* [THE PROBLEM]
Check every line of the following material for the word "begin", then say how many have it, with no other words.

"""

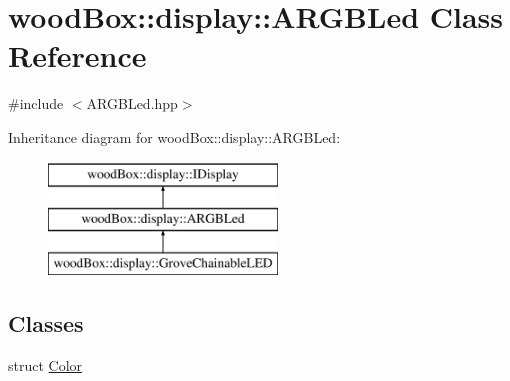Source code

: \hypertarget{classwood_box_1_1display_1_1_a_r_g_b_led}{}\section{wood\+Box\+:\+:display\+:\+:A\+R\+G\+B\+Led Class Reference}
\label{classwood_box_1_1display_1_1_a_r_g_b_led}


{\ttfamily \#include $<$A\+R\+G\+B\+Led.\+hpp$>$}

Inheritance diagram for wood\+Box\+:\+:display\+:\+:A\+R\+G\+B\+Led\+:\begin{figure}[H]
\begin{center}
\leavevmode
\includegraphics[height=3.000000cm]{classwood_box_1_1display_1_1_a_r_g_b_led}
\end{center}
\end{figure}
\subsection*{Classes}
\begin{DoxyCompactItemize}
\item 
struct \mbox{\hyperlink{structwood_box_1_1display_1_1_a_r_g_b_led_1_1_color}{Color}}
\end{DoxyCompactItemize}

"""

* [TASK OUTPUT]
3